The booster is designed to protect against the omicron subvariants BA.4 and BA.5, the latter of which still makes up most virus cases in the United States.
Initially rolled out to those aged 12 and older for the Pfizer booster and those aged 18 and older for the Moderna booster, eligibility was expanded to ages 5 and older for Pfizer and 6 and older for Moderna, about two weeks ago.
However, there are still an additional 200-plus million Americans who are eligible but have not yet gotten the booster.
So why is booster uptake lagging, especially among the older population who were the first to get their primary vaccination series?
Experts told ABC News that COVID-19 is not currently top of mind for many Americans and that public health officials and community leaders need to meet people where they are.
Dr. Benjamin Rosenberg, an assistant professor of psychology at Dominican University of California and director of the Health and Motivation Lab, thinks one reason for the lagging rate is because U.S. public health officials have focused too much on “bench science” — work conducted in a laboratory — and not “social science,” which studies people’s behaviors, thoughts and beliefs.
“The absence of social science from the pandemic response has been really noteworthy,” he told ABC News. “Most folks have a very clear idea of how COVID is transmitted and a lot of what drives up surges is human behavior.”
He continued, “Obviously variants emerge and are more contagious, our immunity wanes, but a lot of what drives surges is human behavior and so to not be talking to folks who study this is I think really a big, big mistake.”
Rosenberg said this means to increase booster shots, it’s not just a matter of a vaccination campaigns to get people to schedule appointments, but rather booster opportunities need to be offered in everyday health care locales, such as a pharmacy.
The pharmacist then should not just describe the complications that could arise if someone doesn’t get the shot but highlight the benefits of getting it as well, he explained.
“Those are places that we frequent, everybody’s going to the pharmacy for something or other,” he said. “So, it could really begin there where you walk in and, particularly if you are there to pick up a prescription or talk to a pharmacist about something, they can immediately check to see if you are up to date on your shots, specifically if you’ve gotten this most recent bivalent booster.”
Rosenberg continued: “And if you haven’t, they can basically say, ‘Hey, do you want to get this right now?’ Give you that opportunity, sort of capitalize on the fact that they know you haven’t gotten it and with that provide you some accurate information about the benefits of getting it. You know, that protection will offer you the other benefits, like social things, that you could enjoy your holidays with your family a little bit more freely.”

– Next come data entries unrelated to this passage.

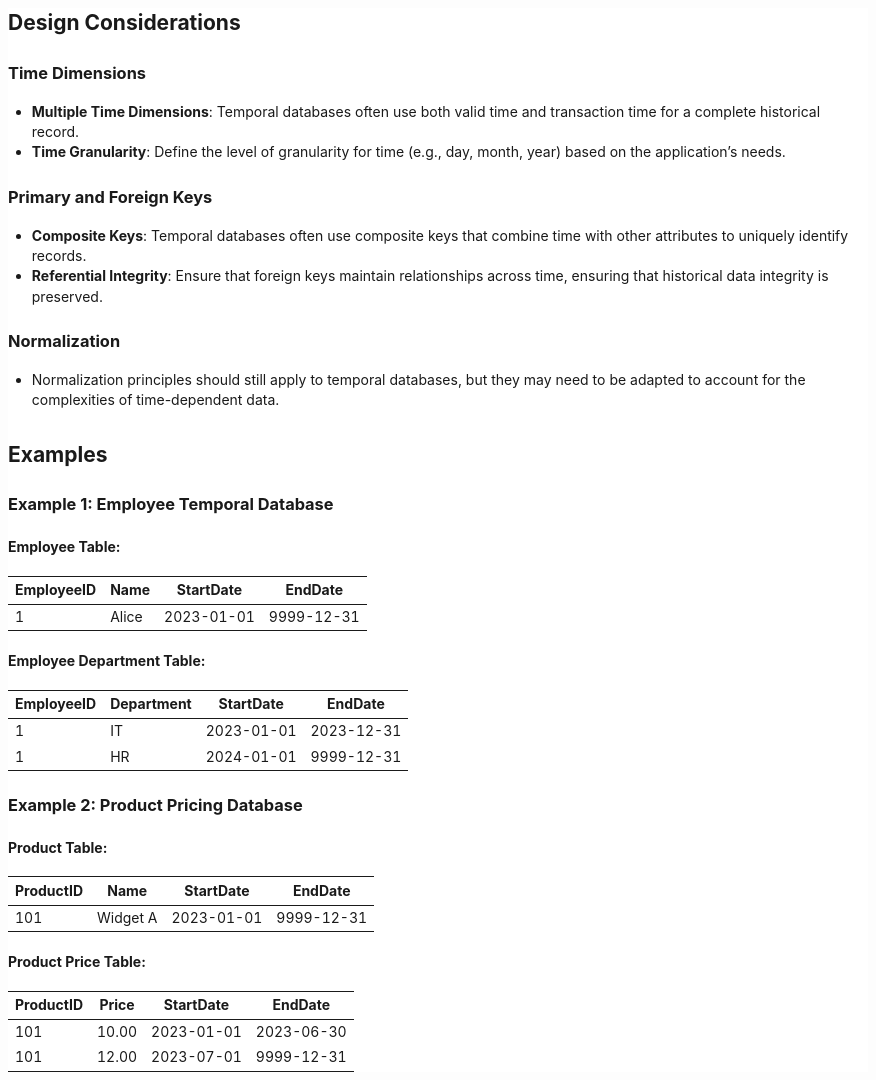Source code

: ## Design Considerations

### Time Dimensions
- **Multiple Time Dimensions**: Temporal databases often use both valid time and transaction time for a complete historical record.
- **Time Granularity**: Define the level of granularity for time (e.g., day, month, year) based on the application’s needs.

### Primary and Foreign Keys
- **Composite Keys**: Temporal databases often use composite keys that combine time with other attributes to uniquely identify records.
- **Referential Integrity**: Ensure that foreign keys maintain relationships across time, ensuring that historical data integrity is preserved.

### Normalization
- Normalization principles should still apply to temporal databases, but they may need to be adapted to account for the complexities of time-dependent data.

## Examples

### Example 1: Employee Temporal Database

#### Employee Table:

| EmployeeID | Name  | StartDate   | EndDate     |
|------------|-------|-------------|-------------|
| 1          | Alice | 2023-01-01  | 9999-12-31  |

#### Employee Department Table:

| EmployeeID | Department | StartDate   | EndDate     |
|------------|------------|-------------|-------------|
| 1          | IT         | 2023-01-01  | 2023-12-31  |
| 1          | HR         | 2024-01-01  | 9999-12-31  |

### Example 2: Product Pricing Database

#### Product Table:

| ProductID | Name        | StartDate   | EndDate     |
|-----------|-------------|-------------|-------------|
| 101       | Widget A    | 2023-01-01  | 9999-12-31  |

#### Product Price Table:

| ProductID | Price | StartDate   | EndDate     |
|-----------|-------|-------------|-------------|
| 101       | 10.00 | 2023-01-01  | 2023-06-30  |
| 101       | 12.00 | 2023-07-01  | 9999-12-31  |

Dr. William Schaffner, a professor of preventive medicine at the Vanderbilt University Medical Center, agreed and said people need to have trusted leaders also explain the benefits of the vaccine to communities that are more hesitant.
Rather than trying to get people to schedule an appointment at a pharmacy or a doctor’s office, this could involve setting up town halls or other community events.
“To have people coming from those communities, who are like them in every way to actually demonstrate they’re personally receiving the vaccine, they provide that level of comfort or assurance, that this is a good thing to do for themselves and their families and their communities,” Schaffner told ABC News. “So, we need many, many more ambassadors to reach wonderful diversity of populations that we have in this country.”
Schaffner continued, “It works better if there are leaders, medical leaders, religious leaders, political leaders, people who are thought to be older and wiser in those communities to just go out there.”